* [TASK DETAILS]: Without the images, output each record below as it stands.

* [RECORDED INFORMATION]:
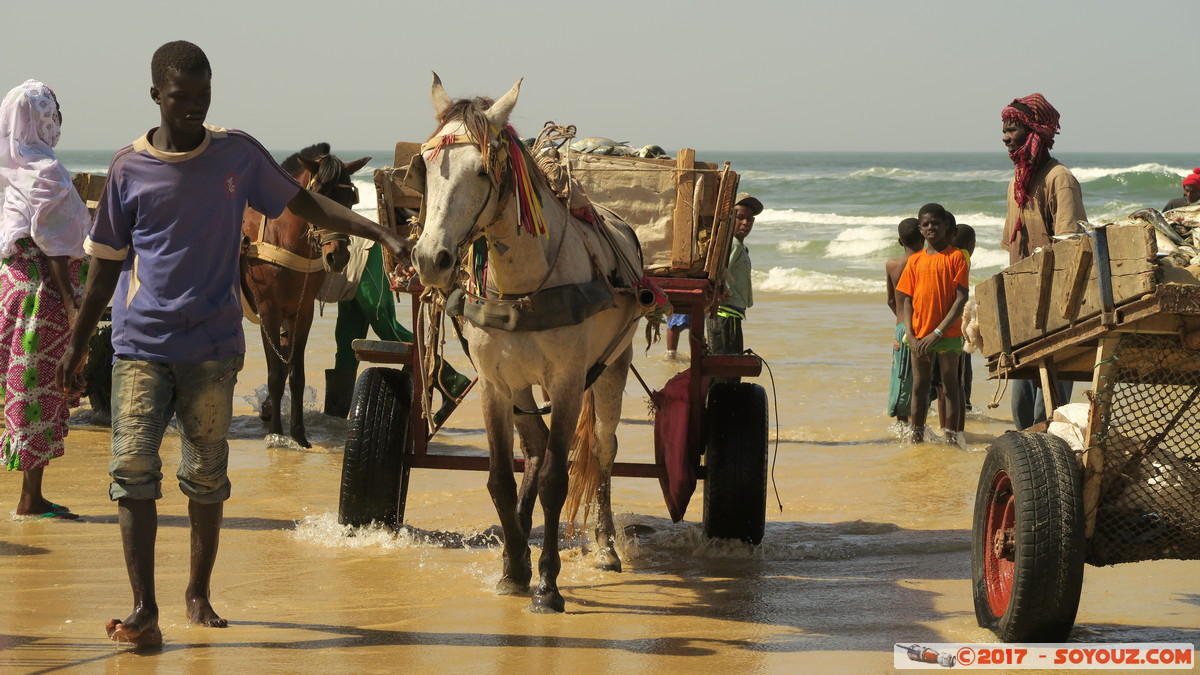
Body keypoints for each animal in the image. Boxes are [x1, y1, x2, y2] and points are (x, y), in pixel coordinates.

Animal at [242, 141, 369, 446]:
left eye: (350, 201)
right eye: (320, 199)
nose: (338, 256)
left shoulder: (303, 312)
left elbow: (295, 374)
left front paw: (299, 434)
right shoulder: (269, 311)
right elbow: (276, 374)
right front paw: (277, 432)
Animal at [410, 74, 643, 610]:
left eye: (482, 170)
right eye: (424, 167)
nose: (431, 259)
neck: (525, 284)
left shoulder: (567, 382)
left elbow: (559, 477)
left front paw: (548, 583)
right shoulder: (495, 385)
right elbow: (499, 477)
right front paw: (514, 567)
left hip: (611, 369)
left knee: (603, 449)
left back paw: (605, 547)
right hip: (521, 384)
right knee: (534, 447)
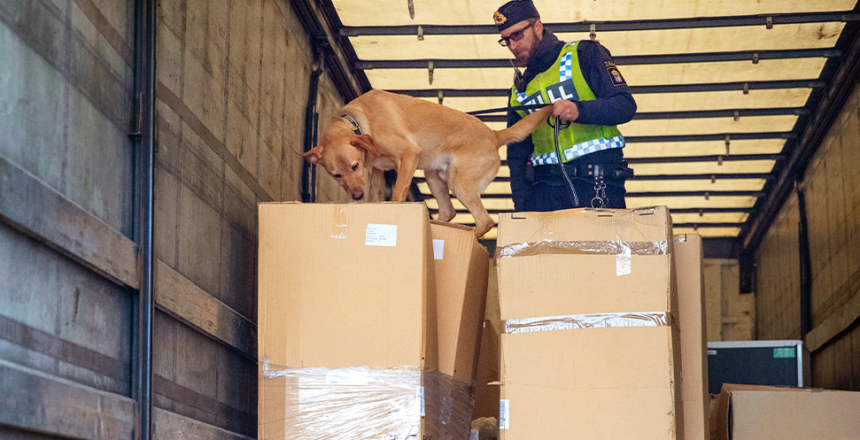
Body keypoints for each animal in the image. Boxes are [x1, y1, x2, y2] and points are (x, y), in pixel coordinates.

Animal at [306, 89, 556, 237]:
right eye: (337, 175)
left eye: (355, 166)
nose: (356, 196)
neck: (359, 120)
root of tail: (495, 135)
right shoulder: (377, 169)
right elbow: (376, 194)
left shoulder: (408, 154)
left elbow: (397, 195)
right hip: (434, 176)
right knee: (449, 212)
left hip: (459, 182)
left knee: (485, 221)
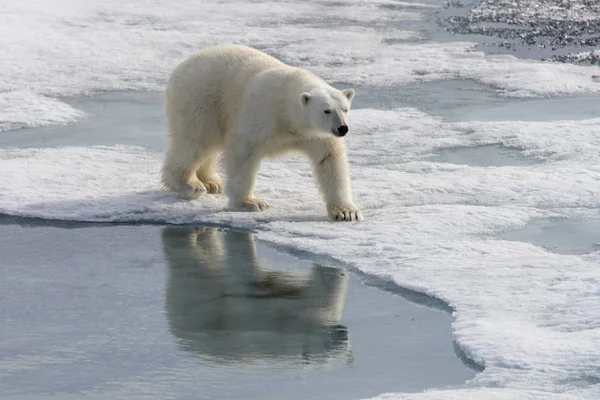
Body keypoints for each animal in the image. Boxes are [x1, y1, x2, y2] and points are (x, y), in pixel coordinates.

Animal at [159, 47, 364, 223]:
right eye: (326, 110)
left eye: (345, 108)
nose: (342, 128)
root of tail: (182, 65)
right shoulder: (262, 113)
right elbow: (244, 152)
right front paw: (250, 203)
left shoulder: (316, 135)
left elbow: (329, 159)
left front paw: (346, 212)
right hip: (201, 99)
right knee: (196, 141)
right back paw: (190, 184)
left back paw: (211, 182)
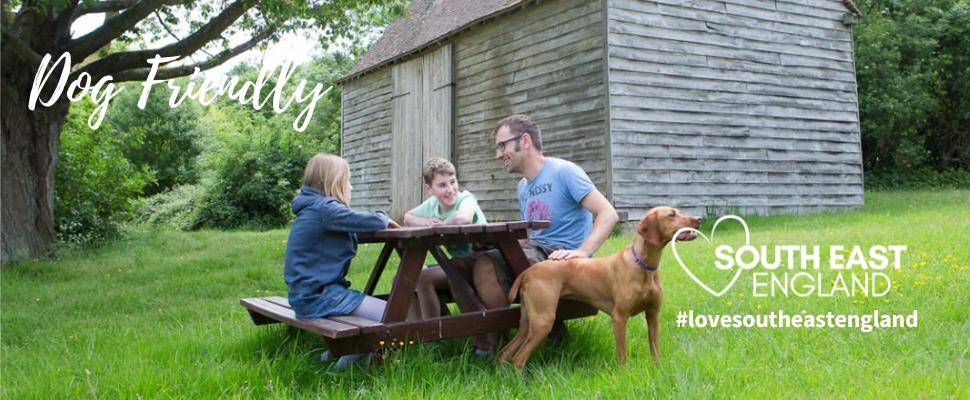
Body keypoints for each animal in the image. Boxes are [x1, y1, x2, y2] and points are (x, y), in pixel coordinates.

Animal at [500, 206, 696, 368]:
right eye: (671, 215)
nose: (698, 219)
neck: (643, 265)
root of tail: (528, 271)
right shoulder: (620, 317)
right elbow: (622, 356)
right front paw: (624, 374)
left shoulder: (653, 314)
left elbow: (655, 350)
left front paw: (657, 369)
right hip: (543, 320)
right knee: (518, 359)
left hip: (528, 321)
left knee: (504, 353)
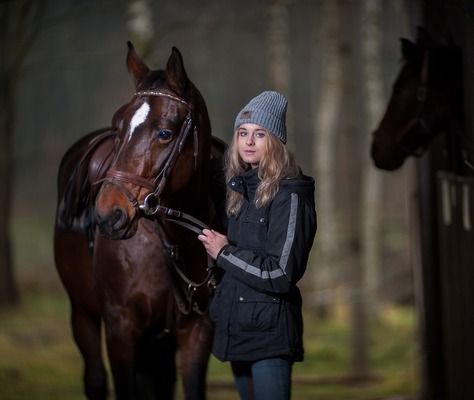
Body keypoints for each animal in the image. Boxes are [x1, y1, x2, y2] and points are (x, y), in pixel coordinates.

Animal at [53, 42, 224, 398]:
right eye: (118, 127)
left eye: (165, 132)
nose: (108, 213)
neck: (171, 242)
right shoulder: (120, 327)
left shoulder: (197, 330)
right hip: (83, 313)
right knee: (95, 378)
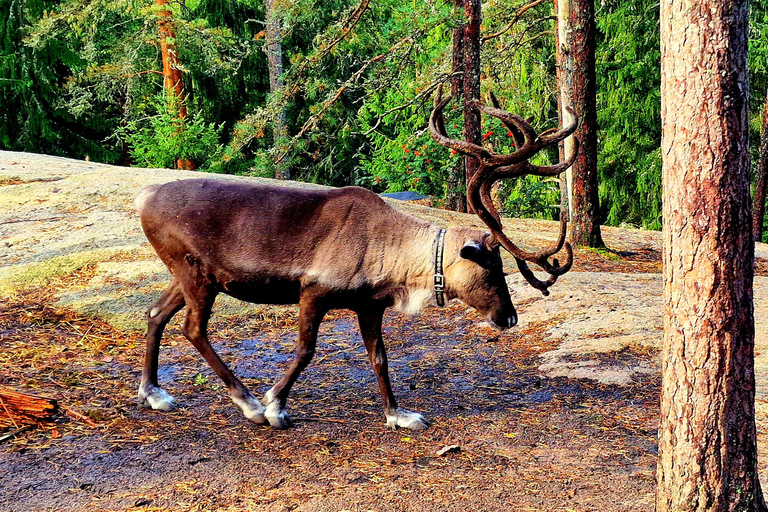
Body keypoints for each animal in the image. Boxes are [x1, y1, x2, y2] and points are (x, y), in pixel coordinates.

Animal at [135, 87, 578, 431]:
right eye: (490, 267)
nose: (509, 318)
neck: (395, 255)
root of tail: (145, 197)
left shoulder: (369, 305)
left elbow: (379, 358)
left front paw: (398, 414)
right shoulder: (312, 291)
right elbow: (306, 350)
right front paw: (275, 405)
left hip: (184, 275)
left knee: (156, 314)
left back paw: (154, 393)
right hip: (198, 276)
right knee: (193, 329)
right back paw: (249, 404)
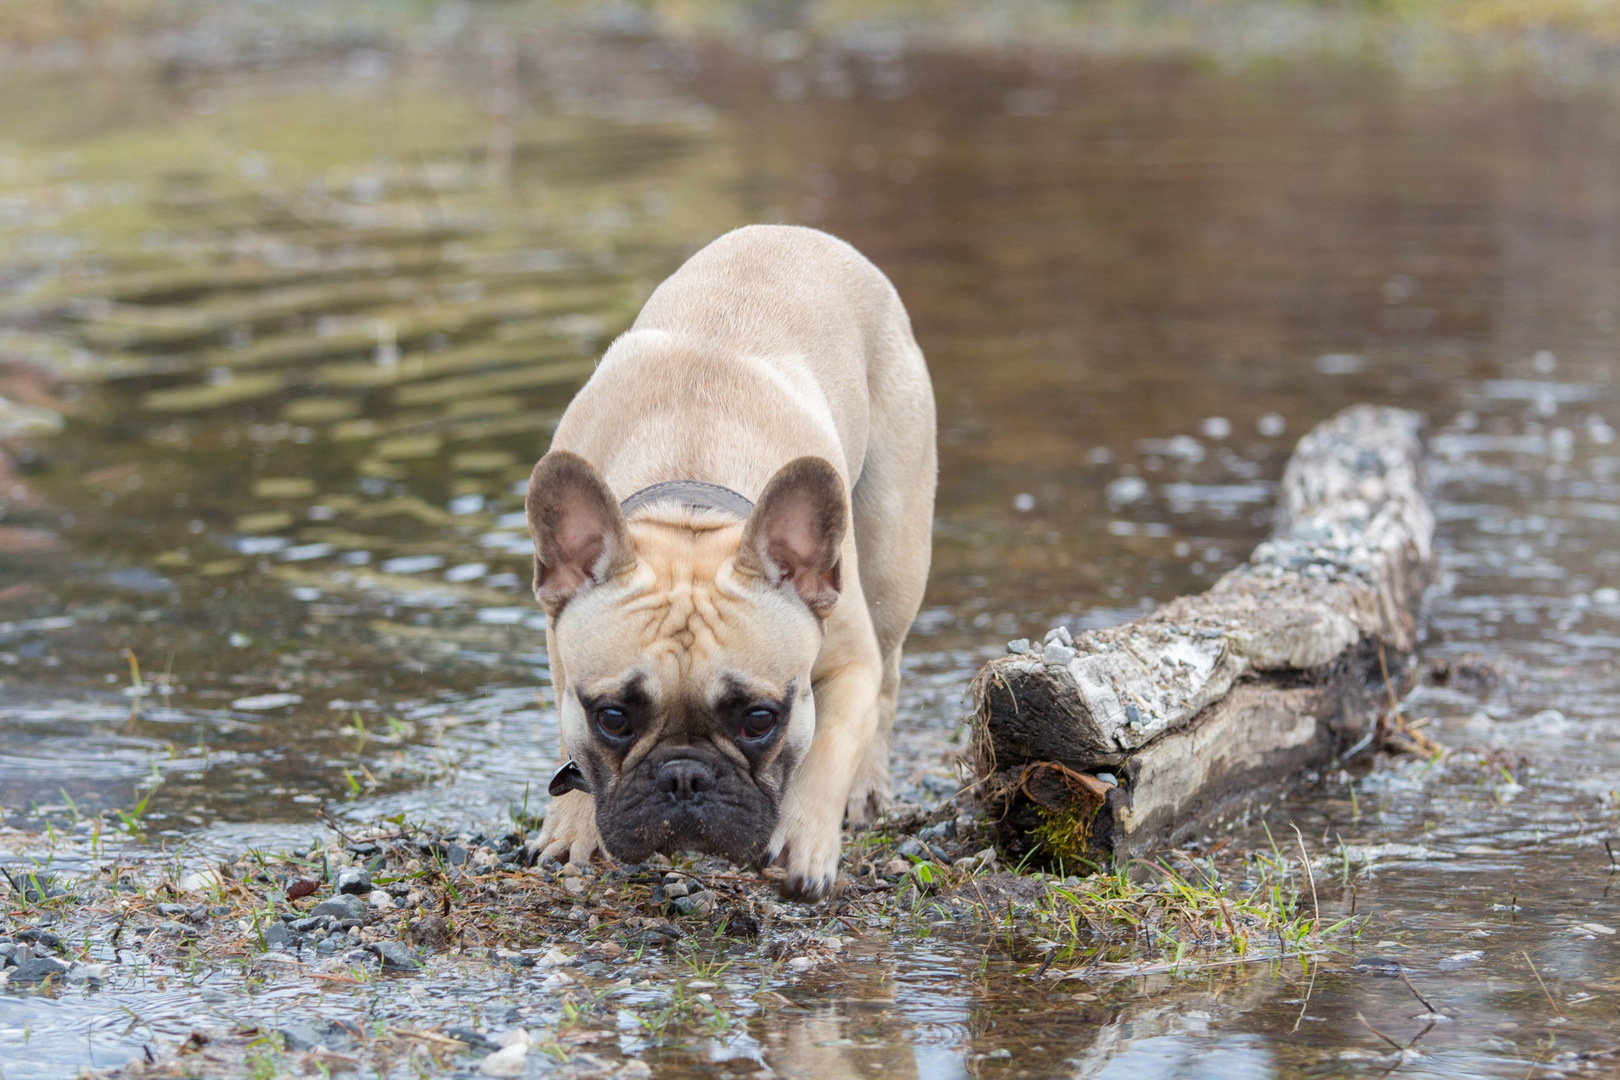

* [SOLUTION TO THIS EXERCISE]:
Body keypoints for each animal in the image. Boxes are [x1, y1, x2, y2] and points are (x, y), in pixel coordinates.

Animal at [242, 141, 369, 446]:
left eye: (350, 201)
right eye: (320, 199)
nose: (338, 256)
left shoulder: (303, 312)
left elbow: (295, 374)
left front paw: (299, 434)
right shoulder: (269, 311)
right elbow: (276, 374)
right front paw: (277, 432)
Animal at [410, 74, 643, 610]:
left eye: (482, 170)
right eye: (424, 167)
nose: (431, 259)
neck: (525, 284)
left shoulder: (567, 382)
left elbow: (559, 477)
left front paw: (548, 583)
right shoulder: (495, 385)
right elbow: (499, 477)
right front paw: (514, 567)
left hip: (611, 369)
left knee: (603, 449)
left back paw: (605, 547)
right hip: (521, 384)
right knee: (534, 447)
Body keypoints for each animal in the image. Boxes are [x1, y1, x2, y2] and points are (x, y), in pixel coordinates.

Animal at [306, 89, 556, 237]:
right eye: (337, 175)
left eye: (355, 166)
nose: (356, 196)
neck: (359, 120)
root of tail: (495, 135)
right shoulder: (377, 169)
right elbow: (376, 194)
left shoulder: (408, 154)
left elbow: (397, 195)
right hip: (434, 176)
right knee: (449, 212)
left hip: (459, 182)
left knee: (485, 221)
Body keypoints for each animal in the image. Boxes are [x1, y1, x2, y2] and points are (x, y), in pixel coordinates.

Animal at [159, 47, 364, 223]:
right eye: (326, 110)
left eye: (345, 108)
nose: (342, 128)
root of tail: (182, 65)
right shoulder: (262, 113)
right elbow: (244, 152)
right front paw: (250, 203)
left shoulder: (316, 135)
left elbow: (329, 159)
left front paw: (346, 212)
right hip: (201, 99)
right knee: (196, 141)
right back paw: (190, 184)
left back paw: (211, 182)
Body keypoints for each animal in the image. Boxes are [x1, y1, x2, y2] and points are (x, y), in pixel coordinates.

Animal at [500, 206, 696, 368]:
right eye: (671, 215)
nose: (698, 219)
neck: (643, 265)
root of tail: (528, 271)
right shoulder: (620, 317)
right elbow: (622, 356)
right front paw: (624, 374)
left shoulder: (653, 314)
left elbow: (655, 350)
left front paw: (657, 369)
right hip: (543, 320)
right knee: (518, 359)
left hip: (528, 321)
left knee: (504, 353)
Body keypoints for each animal in the image. Boxes are [x1, y1, x2, y2] and points are (x, y), in pixel coordinates.

Animal at [53, 42, 224, 398]:
right eye: (118, 127)
left eye: (165, 132)
nose: (108, 213)
neck: (171, 242)
right shoulder: (120, 327)
left shoulder: (197, 330)
right hip: (83, 313)
right knee: (95, 378)
Body keypoints for each animal in the image. Boxes are [x1, y1, x2, y2] and points are (x, y), in pixel coordinates.

Animal at [135, 87, 578, 431]:
right eye: (490, 267)
nose: (509, 318)
neck: (395, 255)
root of tail: (145, 197)
left shoulder: (369, 305)
left elbow: (379, 358)
left front paw: (398, 414)
right shoulder: (312, 291)
right elbow: (306, 350)
right front paw: (275, 405)
left hip: (184, 275)
left knee: (156, 314)
left back paw: (154, 393)
right hip: (198, 276)
right knee: (193, 329)
right back paw: (249, 404)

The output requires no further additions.